We can now use protect in print_stmt each time there might be an issue (the complete file is available here):

 let print_stmt out =
  function
-   | Instr i -> !Ast_printer.d_instr out i
+   | Instr i -> protect !Ast_printer.d_instr out i
...
-   | If (e,_,_,_) -> Format.fprintf out "if %a" !Ast_printer.d_exp e
-   | Switch(e,_,_,_) -> Format.fprintf out "switch %a" !Ast_printer.d_exp e
+   | If (e,_,_,_) -> Format.fprintf out "if %a" (protect !Ast_printer.d_exp) e
+   | Switch(e,_,_,_) ->
+       Format.fprintf out "switch %a" 
+         (protect !Ast_printer.d_exp) e

Using this new version of the script, frama-c -load-script cfg_print_escape.ml test.c && dot -Tpng -O cfg.out produces a better result: cfg_string_cst_correct.png

Tuesday, September 4 2012

Extracting information from Frama-C programmatically

Extending the framework

Some time ago, one of our fellow users asked us whether it was possible to extract the control-flow graph (CFG) of C functions from Frama-C. Fact is, although the CFG is computed during the elaboration of the AST, nothing exists currently to present the information to the user. But Frama-C is a Flexible framework, and a small (50 LoC) script will provide this functionality albeit in a rather crude form. More specifically, we'll ask Frama-C to output a file in the dot format that will contain a graph for each of the functions of the program under analysis. Basically, our script is composed of three parts: a function to pretty-print the statements as node of the graph, a visitor to create the graphs, and the boilerplate code that takes care of registering the code into Frama-C kernel.

Pretty-printing

Frama-C already has a function to pretty-print statements, but it is not suitable for us, as it will recursively print substatements of compound statements (blocks, if, while, ...), while we only want to have a label for the current statement: substatements will be represented by other nodes. We'll use thus the following small function:

let print_stmt out =
 function
   | Instr i -> !Ast_printer.d_instr out i
   | Return _ -> Format.pp_print_string out "<return>"
   | Goto _ -> Format.pp_print_string out "<goto>"
   | Break _ -> Format.pp_print_string out "<break>"
   | Continue _ -> Format.pp_print_string out "<continue>"
   | If (e,_,_,_) -> Format.fprintf out "if %a" !Ast_printer.d_exp e
   | Switch(e,_,_,_) -> Format.fprintf out "switch %a" !Ast_printer.d_exp e
   | Loop _ -> Format.fprintf out "<loop>"
   | Block _ -> Format.fprintf out "<enter block>"
   | UnspecifiedSequence _ -> Format.fprintf out "<enter unspecified sequence>"
   | TryFinally _ | TryExcept _ -> Format.fprintf out "<try>"

Creating the graphs

In order to create our output, we must make a pass through the whole AST. An easy way to do that is to use CIL's visitor mechanism. There are three kinds of nodes where we have something to do. First, at the file level, we create the whole graph structure:

method vfile f =
    Format.fprintf out "@[<hov 2>digraph cfg {@\n";
    ChangeDoChildrenPost (f,fun f -> Format.fprintf out "}@."; f)
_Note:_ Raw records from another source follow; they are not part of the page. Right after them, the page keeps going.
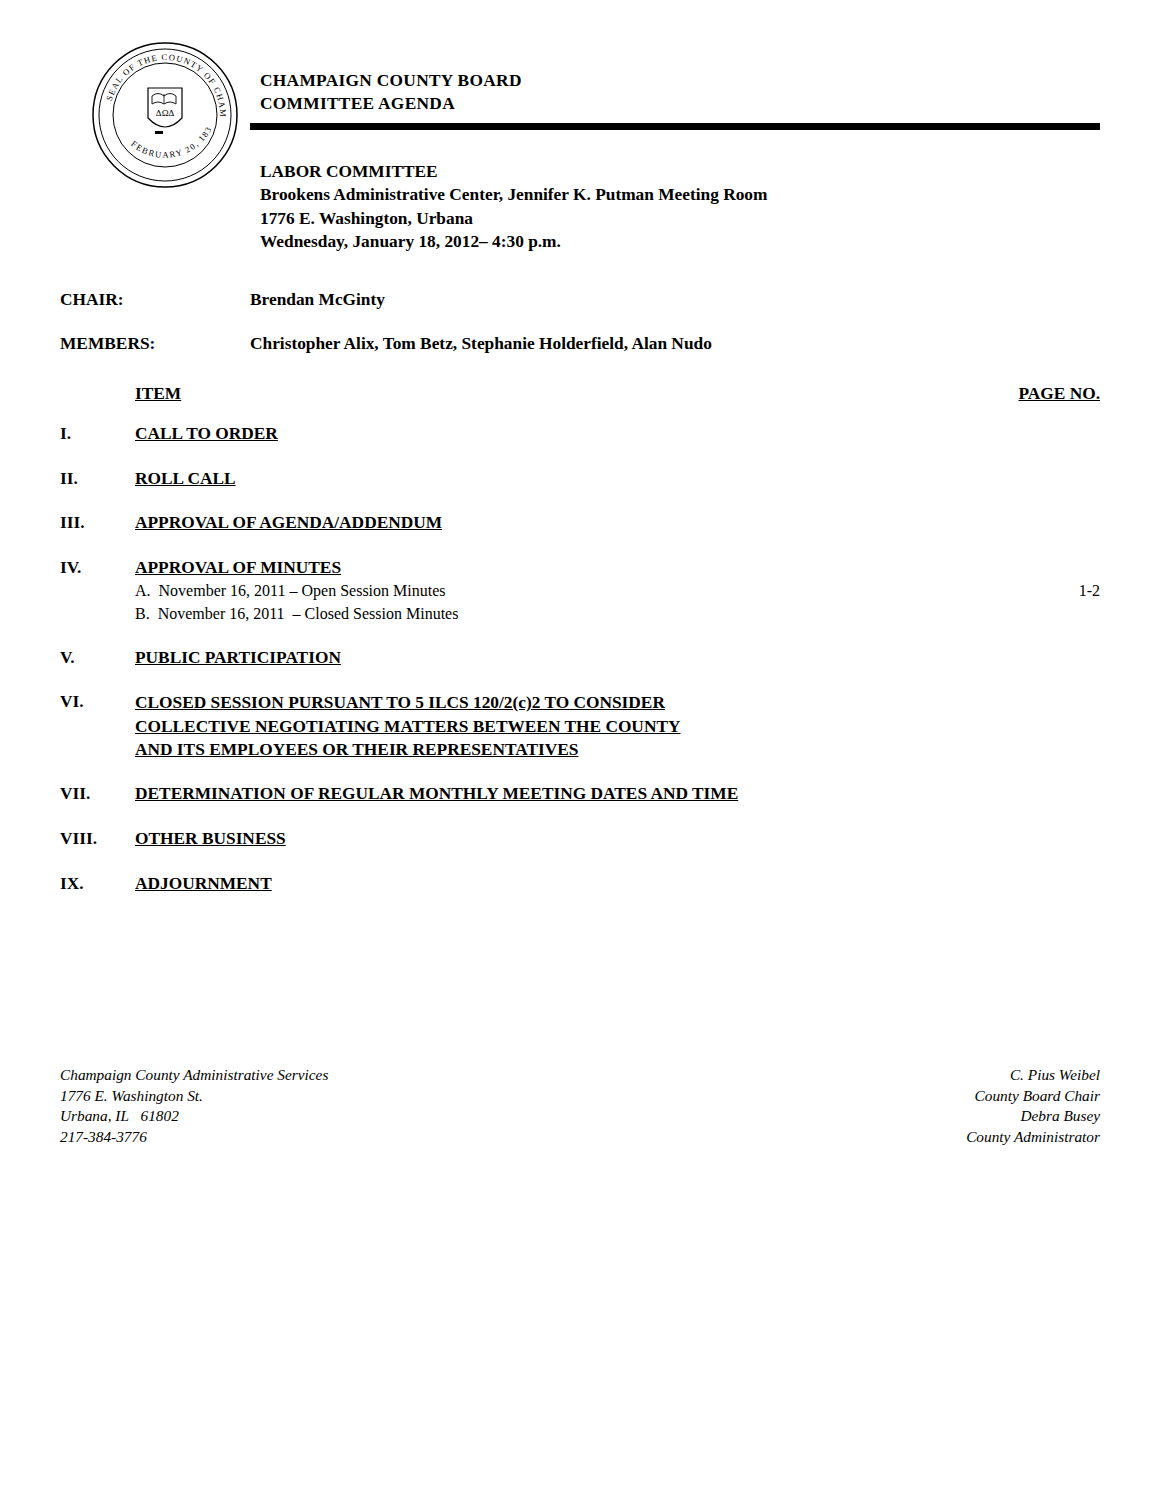SEAL OF THE COUNTY OF CHAMPAIGN, ILLINOIS FEBRUARY 20, 1833 ΔΩΔ
CHAMPAIGN COUNTY BOARD
COMMITTEE AGENDA
LABOR COMMITTEE
Brookens Administrative Center, Jennifer K. Putman Meeting Room
1776 E. Washington, Urbana
Wednesday, January 18, 2012– 4:30 p.m.
| CHAIR: | Brendan McGinty |
| MEMBERS: | Christopher Alix, Tom Betz, Stephanie Holderfield, Alan Nudo |
ITEM PAGE NO.
I. CALL TO ORDER
II. ROLL CALL
III. APPROVAL OF AGENDA/ADDENDUM
IV. APPROVAL OF MINUTES
A. November 16, 2011 – Open Session Minutes1-2
B. November 16, 2011 – Closed Session Minutes
V. PUBLIC PARTICIPATION
VI. CLOSED SESSION PURSUANT TO 5 ILCS 120/2(c)2 TO CONSIDER
COLLECTIVE NEGOTIATING MATTERS BETWEEN THE COUNTY
AND ITS EMPLOYEES OR THEIR REPRESENTATIVES
VII. DETERMINATION OF REGULAR MONTHLY MEETING DATES AND TIME
VIII. OTHER BUSINESS
IX. ADJOURNMENT
Champaign County Administrative Services
1776 E. Washington St.
Urbana, IL 61802
217-384-3776
C. Pius Weibel
County Board Chair
Debra Busey
County Administrator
Then, for each function, we encapsulate the CFG in a subgraph (and don't do anything for other globals, hence the SkipChildren for the other branch of the pattern-matching).

  method vglob_aux g =
    match g with
      | GFun(f,loc) ->
          Format.fprintf out "@[<hov 2>subgraph cluster_%a {@\n\
                             graph [label=\"%a\"];@\n" 
            Cil_datatype.Varinfo.pretty f.svar
            Cil_datatype.Varinfo.pretty f.svar;
          ChangeDoChildrenPost([g], fun g -> Format.fprintf out "}@\n@]"; g)
      | _ -> SkipChildren

Last, for each statement, we have to create a node of the graph, and create the edges toward its successors:

  method vstmt_aux s =
    Format.fprintf out "s%d@[[label=\"%a\"]@];@\n" s.sid print_stmt s.skind;
    List.iter 
      (fun succ -> Format.fprintf out "s%d -> s%d;@\n" s.sid succ.sid)
      s.succs;
    DoChildren

Registration within Frama-C's main loop

Now, we want Frama-C to be aware of our script. Basically, this amounts to write a driver function of type unit -> unit that will launch the visitor process, and to tell Frama-C that this function should be run as an analysis:

let run () =
  let chan = open_out "cfg.out" in
  let fmt = Format.formatter_of_out_channel chan in
  Visitor.visitFramacFileSameGlobals (new print_cfg fmt) (Ast.get())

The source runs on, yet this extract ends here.